Les plantes « molles » c’est-à-dire non ligneuses dont font partie les plantes vivaces ont la plus forte teneur en eau. Par ailleurs elles n’exploitent pour la plupart que les 30 premiers cm du sol. Elles sont donc beaucoup plus sensibles à la sécheresse des sols. C’est encore plus vrai dans les sols peu profonds et tassés.
La présence des trois strates de végétation devient importante et peut renforcer la résistance des plantations à la sécheresse et surtout aux épisodes caniculaires
Il devient nécessaire de modifier nos habitudes et nos pratiques au regard de cette situation.

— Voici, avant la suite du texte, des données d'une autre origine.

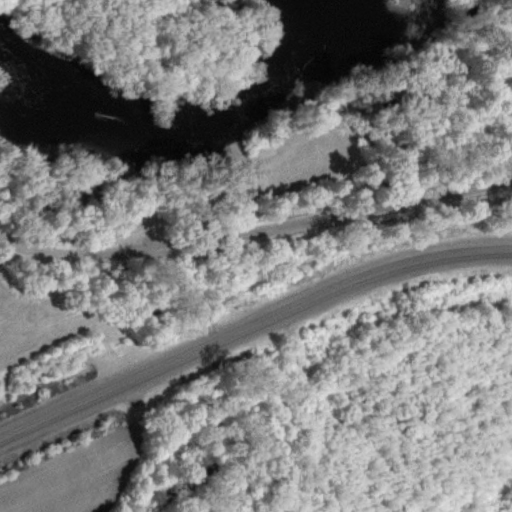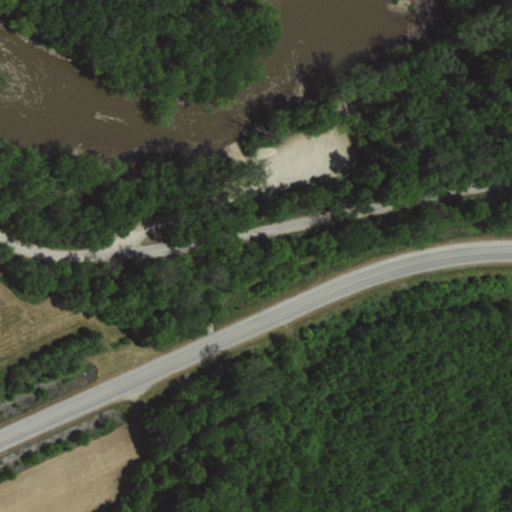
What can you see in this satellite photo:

Réduction des surfaces de fleurissement au sens traditionnel (gestion différentiée des espaces verts)
Penser végétalisation et verdissement avec une gamme de plantes moins ornementales et en introduisant les plantes endémiques.
Adapter le type de plantation et la gamme des végétaux aux situations et usages. (îlots de verdure, zone de fraicheur, plaine de jeux, repos et loisirs)
Privilégier arbres et arbustes capteurs de CO2, plus résistants à la sécheresse et pourvoyeurs de fraicheur. (interception des rayons solaires, évapotranspiration, amélioration de la gestion des eaux pluviales et de la qualité de l’air)
Plus que jamais respecter les bonnes pratiques de plantation (périodes de plantation, préparation des sols, paillage) et d’entretien
Prévoir un suivi des plantations sur 2 ans pour les vivaces, 3 ans pour les arbustes et 4 à 5 ans pour les arbres.